#### Passage to read ####

# 2014 SPSP Spring Fling ~~ April 12, 2014 - Cancelled



## Orest (Jul 28, 2003)

*SPSP Spring Fling 2014 Thread

Date ~~ April 12, 2013

Time ~~ Come early to fish. Will probably start cooking arounf 11:30 am and start eating at 12.*

Items we will need.

Drinks
Ice
Coolers
Grills and charcoals and charcoal chimney
Trash bags
Aluminum Trays
Forks
Paper Plates

Chips
Cookies
Snacks
Side salads

Burgers
Chicken
Hot Dogs





Orest ~~ I have 2 grill(1 a 12" round Webber Jr. and a 20' square) , some charcoal and a chimney, hot dogs and buns, mustard/ketchup/mayo, chopped onions, baked beans and fried kraut with bacon/onions/garlic.


----------



## Manlystanley (Sep 22, 2010)

Count me in! I'll bring something like I did last year: Smoked sausages, and some snacks (probably some nice chips).

Best Regards,
Stan

Edit: My wife just told me that my two youngest daughters may have a public speaking competition that day. So, please mark me as tentative.


----------



## sunburntspike (Oct 4, 2010)

#### Dataset entries ####

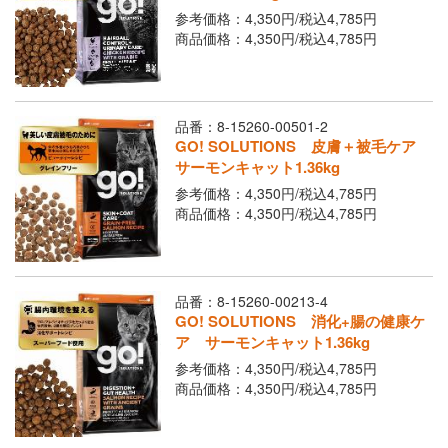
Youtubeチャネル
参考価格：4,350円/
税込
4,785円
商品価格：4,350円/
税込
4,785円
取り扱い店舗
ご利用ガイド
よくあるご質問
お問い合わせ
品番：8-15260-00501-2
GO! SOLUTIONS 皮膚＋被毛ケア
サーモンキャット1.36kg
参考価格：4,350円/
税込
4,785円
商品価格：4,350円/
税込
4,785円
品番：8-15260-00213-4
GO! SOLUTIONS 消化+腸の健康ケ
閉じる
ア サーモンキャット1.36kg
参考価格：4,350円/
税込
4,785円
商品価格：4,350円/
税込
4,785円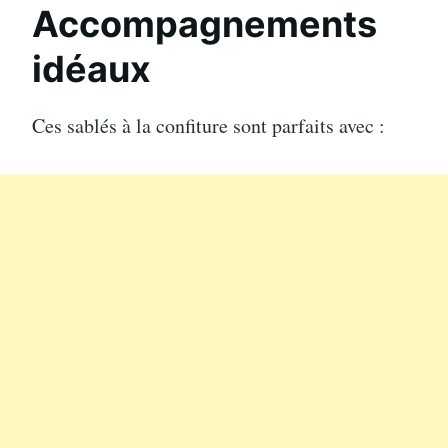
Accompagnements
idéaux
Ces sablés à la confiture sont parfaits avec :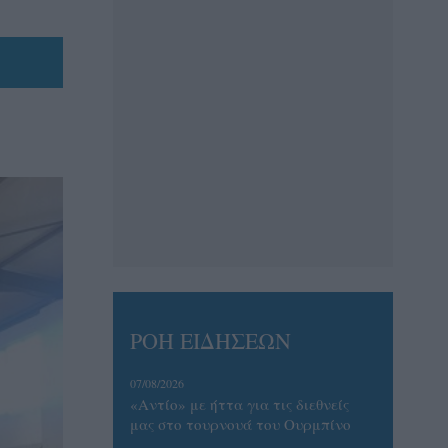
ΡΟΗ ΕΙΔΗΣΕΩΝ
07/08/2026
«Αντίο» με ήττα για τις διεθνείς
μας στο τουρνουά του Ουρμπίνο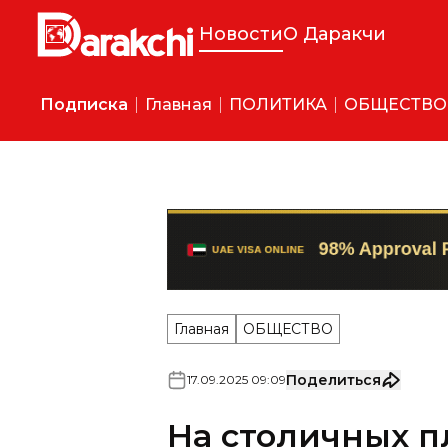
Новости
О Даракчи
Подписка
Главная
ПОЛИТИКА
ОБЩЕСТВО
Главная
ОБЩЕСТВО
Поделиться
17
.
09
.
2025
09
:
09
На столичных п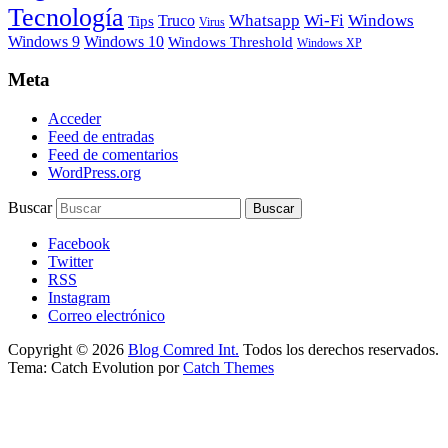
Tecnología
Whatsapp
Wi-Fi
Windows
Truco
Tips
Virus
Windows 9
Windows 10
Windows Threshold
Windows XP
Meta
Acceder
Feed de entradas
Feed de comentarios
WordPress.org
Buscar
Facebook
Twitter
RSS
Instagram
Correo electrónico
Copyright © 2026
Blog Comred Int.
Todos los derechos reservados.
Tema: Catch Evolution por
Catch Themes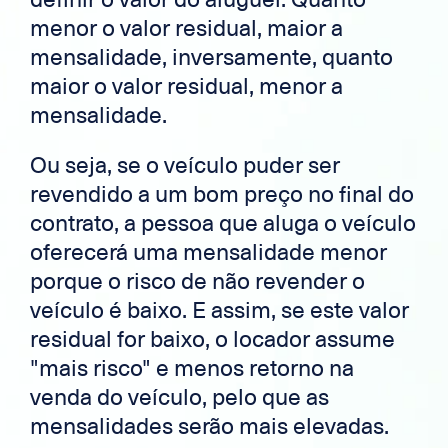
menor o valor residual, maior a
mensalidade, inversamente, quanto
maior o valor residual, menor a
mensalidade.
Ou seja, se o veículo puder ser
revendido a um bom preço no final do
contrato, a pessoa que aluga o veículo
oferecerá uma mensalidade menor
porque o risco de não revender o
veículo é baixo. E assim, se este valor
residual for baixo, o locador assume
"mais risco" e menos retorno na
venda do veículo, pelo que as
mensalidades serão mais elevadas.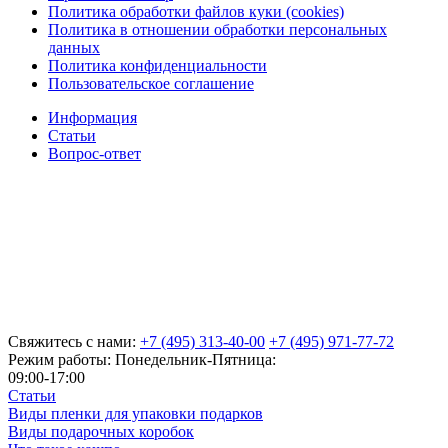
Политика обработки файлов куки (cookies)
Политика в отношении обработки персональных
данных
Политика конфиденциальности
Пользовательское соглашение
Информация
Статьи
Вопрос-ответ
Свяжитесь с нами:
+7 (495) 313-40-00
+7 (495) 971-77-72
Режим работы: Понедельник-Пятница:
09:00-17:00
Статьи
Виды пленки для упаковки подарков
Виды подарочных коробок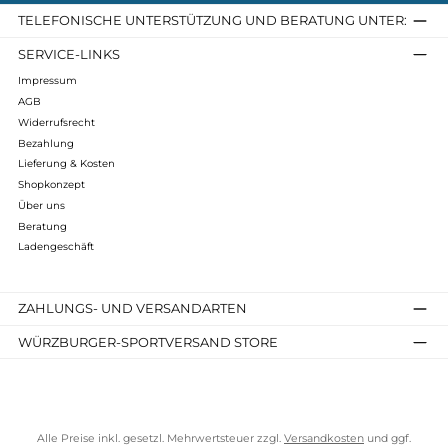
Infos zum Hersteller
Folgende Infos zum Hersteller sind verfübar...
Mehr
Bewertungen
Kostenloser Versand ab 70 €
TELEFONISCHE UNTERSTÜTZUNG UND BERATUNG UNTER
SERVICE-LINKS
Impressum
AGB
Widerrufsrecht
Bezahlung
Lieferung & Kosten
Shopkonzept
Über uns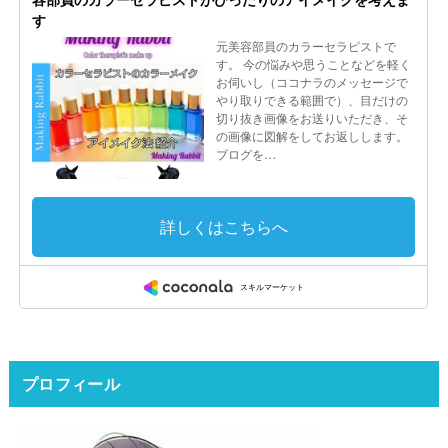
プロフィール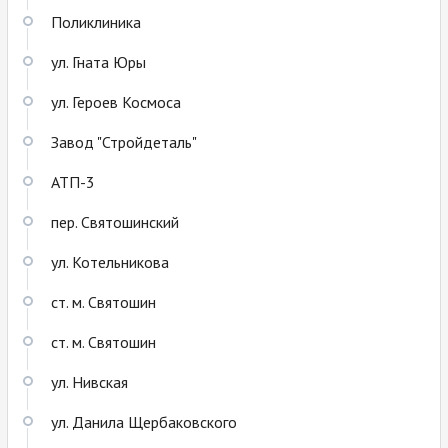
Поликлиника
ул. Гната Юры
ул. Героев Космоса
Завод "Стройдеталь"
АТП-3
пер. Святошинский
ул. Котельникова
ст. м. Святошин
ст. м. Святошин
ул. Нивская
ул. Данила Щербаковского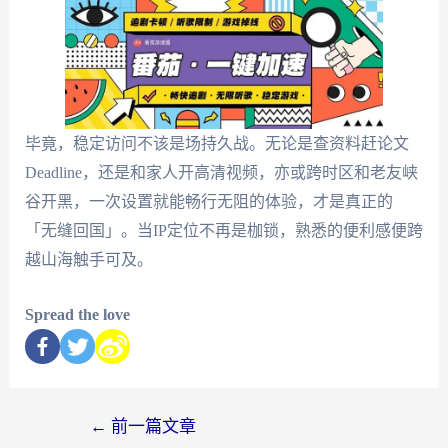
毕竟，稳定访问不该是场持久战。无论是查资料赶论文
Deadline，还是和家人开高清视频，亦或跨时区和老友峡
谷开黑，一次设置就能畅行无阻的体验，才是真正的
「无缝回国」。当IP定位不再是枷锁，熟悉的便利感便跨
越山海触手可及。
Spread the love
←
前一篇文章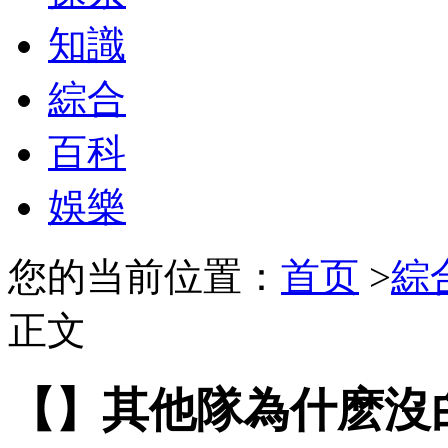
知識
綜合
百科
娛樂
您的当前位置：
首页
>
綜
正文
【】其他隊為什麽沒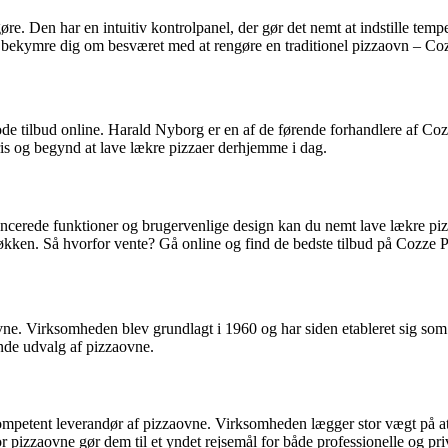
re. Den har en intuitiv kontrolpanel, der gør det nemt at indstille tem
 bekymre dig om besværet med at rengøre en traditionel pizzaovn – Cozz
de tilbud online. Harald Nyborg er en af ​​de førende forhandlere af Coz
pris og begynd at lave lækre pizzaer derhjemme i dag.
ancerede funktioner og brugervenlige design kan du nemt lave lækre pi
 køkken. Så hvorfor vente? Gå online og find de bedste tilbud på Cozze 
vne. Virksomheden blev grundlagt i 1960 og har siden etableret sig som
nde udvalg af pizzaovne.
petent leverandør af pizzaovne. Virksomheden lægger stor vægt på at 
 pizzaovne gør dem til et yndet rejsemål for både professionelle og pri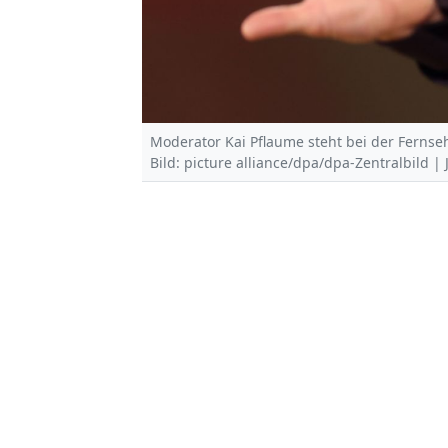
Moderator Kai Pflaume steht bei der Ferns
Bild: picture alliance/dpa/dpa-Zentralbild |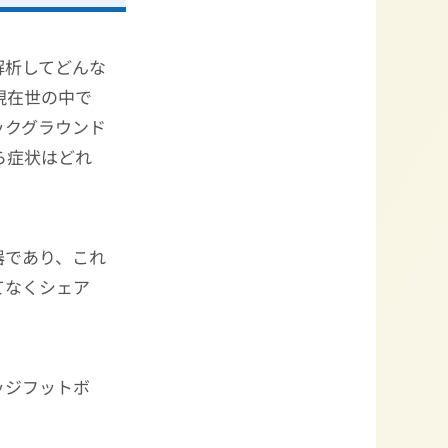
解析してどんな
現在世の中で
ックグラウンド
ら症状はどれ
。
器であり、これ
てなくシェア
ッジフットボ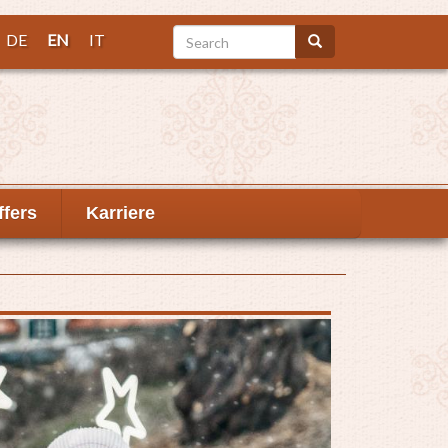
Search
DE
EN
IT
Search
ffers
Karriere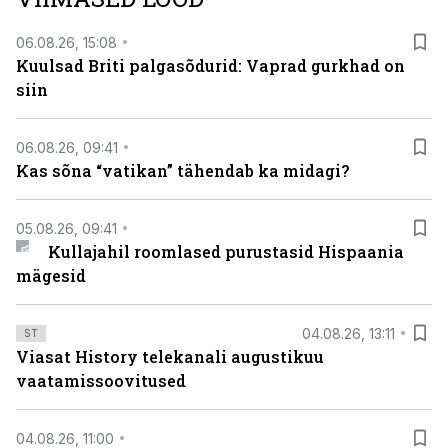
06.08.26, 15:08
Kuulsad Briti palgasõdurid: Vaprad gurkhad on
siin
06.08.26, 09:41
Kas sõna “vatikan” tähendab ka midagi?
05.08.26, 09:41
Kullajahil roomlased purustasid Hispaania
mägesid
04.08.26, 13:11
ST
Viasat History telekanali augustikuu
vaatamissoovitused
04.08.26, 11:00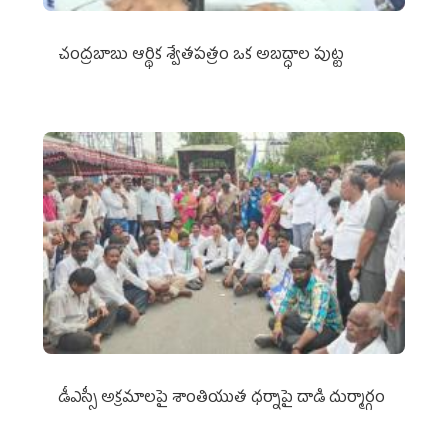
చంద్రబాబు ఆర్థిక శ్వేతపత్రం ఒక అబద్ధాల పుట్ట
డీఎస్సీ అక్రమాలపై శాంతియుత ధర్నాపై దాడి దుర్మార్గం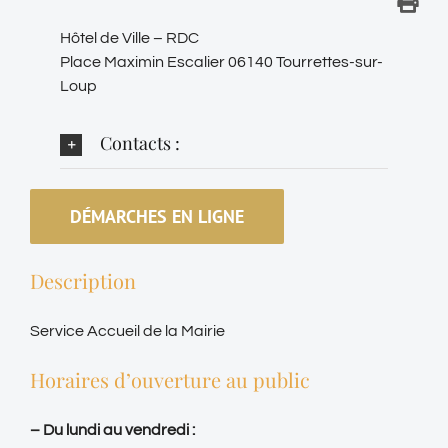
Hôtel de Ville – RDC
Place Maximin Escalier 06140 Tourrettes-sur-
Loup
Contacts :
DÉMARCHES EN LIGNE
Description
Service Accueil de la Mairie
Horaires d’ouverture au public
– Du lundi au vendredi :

####

Work item.
Continue the Spring Fling forum thread from where it stops.

Your response.
Dang stan..in and out in 13 minutes. .gotta be a record...orest im in ..I know I can bring some sodas and bottled water...as the weeks go on ill see if I can take up the slack on other items...


----------



## BAYFISHER (Jul 6, 2001)

Count me out.If I do show, I will be a drifter, and Im not riding a bike 60 miles to get there. Im no longer in the jet stream.


----------



## OldBay (May 15, 2003)

Wish I could, but that will be my last weekend in the office. Once April 15 hits I'll have plenty of time.


----------



## Sandcrab (Mar 20, 2002)

Orest,

Is this Catch and Release season?

Thanks

Sandcrab


----------



## sunburntspike (Oct 4, 2010)

Ill answer for ya orest..yes this is the last weekend of C&R Stripers...


----------



## Orest (Jul 28, 2003)

sunburntspike said:


> Ill answer for ya orest..yes this is the last weekend of C&R Stripers...



Thanks.

The following weekend is open day, my 29th anniversary and Easter.


----------



## catman (May 28, 2001)

I may stop by to help with the cooking but not sure right now. I don't fish the C&R season.


----------



## Manlystanley (Sep 22, 2010)

sunburntspike said:


> Dang stan..in and out in 13 minutes. .gotta be a record...orest im in ..I know I can bring some sodas and bottled water...as the weeks go on ill see if I can take up the slack on other items...


Don't count me out! I'm working on that now. But, I can't miss my daughters speech competition.


----------



## Manlystanley (Sep 22, 2010)

Orest said:


> Thanks.
> 
> The following weekend is open day, my 29th anniversary and Easter.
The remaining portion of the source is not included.